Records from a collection
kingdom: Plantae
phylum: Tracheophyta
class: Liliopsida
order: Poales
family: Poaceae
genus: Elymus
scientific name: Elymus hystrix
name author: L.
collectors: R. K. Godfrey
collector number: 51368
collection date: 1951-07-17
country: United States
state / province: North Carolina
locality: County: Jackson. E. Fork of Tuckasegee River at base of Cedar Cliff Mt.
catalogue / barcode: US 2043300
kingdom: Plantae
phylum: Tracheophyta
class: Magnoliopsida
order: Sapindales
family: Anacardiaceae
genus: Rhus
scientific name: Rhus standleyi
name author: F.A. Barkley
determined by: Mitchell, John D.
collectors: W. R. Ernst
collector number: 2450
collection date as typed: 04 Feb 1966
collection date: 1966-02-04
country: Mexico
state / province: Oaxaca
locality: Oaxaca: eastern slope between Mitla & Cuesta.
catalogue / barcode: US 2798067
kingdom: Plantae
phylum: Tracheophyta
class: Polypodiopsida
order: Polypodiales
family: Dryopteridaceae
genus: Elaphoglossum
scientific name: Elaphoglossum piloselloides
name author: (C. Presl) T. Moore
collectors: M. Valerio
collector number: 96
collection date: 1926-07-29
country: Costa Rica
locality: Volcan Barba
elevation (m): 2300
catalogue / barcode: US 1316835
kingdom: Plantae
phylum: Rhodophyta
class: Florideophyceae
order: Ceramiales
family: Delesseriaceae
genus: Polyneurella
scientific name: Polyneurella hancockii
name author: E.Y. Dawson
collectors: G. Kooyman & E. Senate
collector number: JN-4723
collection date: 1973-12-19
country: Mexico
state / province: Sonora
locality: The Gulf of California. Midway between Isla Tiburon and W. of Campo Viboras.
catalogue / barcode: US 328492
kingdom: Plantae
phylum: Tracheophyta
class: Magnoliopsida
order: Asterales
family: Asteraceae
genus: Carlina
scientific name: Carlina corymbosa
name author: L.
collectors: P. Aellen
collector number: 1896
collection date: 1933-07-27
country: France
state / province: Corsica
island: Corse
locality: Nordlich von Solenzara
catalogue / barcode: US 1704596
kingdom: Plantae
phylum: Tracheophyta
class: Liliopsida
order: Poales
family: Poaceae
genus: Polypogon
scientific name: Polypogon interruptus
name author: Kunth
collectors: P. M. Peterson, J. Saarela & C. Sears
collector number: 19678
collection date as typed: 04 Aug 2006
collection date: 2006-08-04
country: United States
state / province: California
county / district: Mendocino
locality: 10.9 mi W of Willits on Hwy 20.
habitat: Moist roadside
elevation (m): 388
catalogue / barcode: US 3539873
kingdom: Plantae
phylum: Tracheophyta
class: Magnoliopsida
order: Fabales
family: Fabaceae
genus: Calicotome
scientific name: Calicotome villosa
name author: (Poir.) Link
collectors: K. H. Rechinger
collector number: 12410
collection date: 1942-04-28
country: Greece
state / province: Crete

▶ [Task requirements]: Output all of the material above as a two-column CSV with the headers field and value. Give one row per line, placing the field name and its entry each in its own quoted field and replacing any line breaks with spaces.

▶ [The response]:
field,value
"kingdom:","Plantae"
"phylum:","Tracheophyta"
"class:","Liliopsida"
"order:","Poales"
"family:","Poaceae"
"genus:","Elymus"
"scientific name:","Elymus hystrix"
"name author:","L."
"collectors:","R. K. Godfrey"
"collector number:","51368"
"collection date:","1951-07-17"
"country:","United States"
"state / province:","North Carolina"
"locality:","County: Jackson. E. Fork of Tuckasegee River at base of Cedar Cliff Mt."
"catalogue / barcode:","US 2043300"
"kingdom:","Plantae"
"phylum:","Tracheophyta"
"class:","Magnoliopsida"
"order:","Sapindales"
"family:","Anacardiaceae"
"genus:","Rhus"
"scientific name:","Rhus standleyi"
"name author:","F.A. Barkley"
"determined by:","Mitchell, John D."
"collectors:","W. R. Ernst"
"collector number:","2450"
"collection date as typed:","04 Feb 1966"
"collection date:","1966-02-04"
"country:","Mexico"
"state / province:","Oaxaca"
"locality:","Oaxaca: eastern slope between Mitla & Cuesta."
"catalogue / barcode:","US 2798067"
"kingdom:","Plantae"
"phylum:","Tracheophyta"
"class:","Polypodiopsida"
"order:","Polypodiales"
"family:","Dryopteridaceae"
"genus:","Elaphoglossum"
"scientific name:","Elaphoglossum piloselloides"
"name author:","(C. Presl) T. Moore"
"collectors:","M. Valerio"
"collector number:","96"
"collection date:","1926-07-29"
"country:","Costa Rica"
"locality:","Volcan Barba"
"elevation (m):","2300"
"catalogue / barcode:","US 1316835"
"kingdom:","Plantae"
"phylum:","Rhodophyta"
"class:","Florideophyceae"
"order:","Ceramiales"
"family:","Delesseriaceae"
"genus:","Polyneurella"
"scientific name:","Polyneurella hancockii"
"name author:","E.Y. Dawson"
"collectors:","G. Kooyman & E. Senate"
"collector number:","JN-4723"
"collection date:","1973-12-19"
"country:","Mexico"
"state / province:","Sonora"
"locality:","The Gulf of California. Midway between Isla Tiburon and W. of Campo Viboras."
"catalogue / barcode:","US 328492"
"kingdom:","Plantae"
"phylum:","Tracheophyta"
"class:","Magnoliopsida"
"order:","Asterales"
"family:","Asteraceae"
"genus:","Carlina"
"scientific name:","Carlina corymbosa"
"name author:","L."
"collectors:","P. Aellen"
"collector number:","1896"
"collection date:","1933-07-27"
"country:","France"
"state / province:","Corsica"
"island:","Corse"
"locality:","Nordlich von Solenzara"
"catalogue / barcode:","US 1704596"
"kingdom:","Plantae"
"phylum:","Tracheophyta"
"class:","Liliopsida"
"order:","Poales"
"family:","Poaceae"
"genus:","Polypogon"
"scientific name:","Polypogon interruptus"
"name author:","Kunth"
"collectors:","P. M. Peterson, J. Saarela & C. Sears"
"collector number:","19678"
"collection date as typed:","04 Aug 2006"
"collection date:","2006-08-04"
"country:","United States"
"state / province:","California"
"county / district:","Mendocino"
"locality:","10.9 mi W of Willits on Hwy 20."
"habitat:","Moist roadside"
"elevation (m):","388"
"catalogue / barcode:","US 3539873"
"kingdom:","Plantae"
"phylum:","Tracheophyta"
"class:","Magnoliopsida"
"order:","Fabales"
"family:","Fabaceae"
"genus:","Calicotome"
"scientific name:","Calicotome villosa"
"name author:","(Poir.) Link"
"collectors:","K. H. Rechinger"
"collector number:","12410"
"collection date:","1942-04-28"
"country:","Greece"
"state / province:","Crete"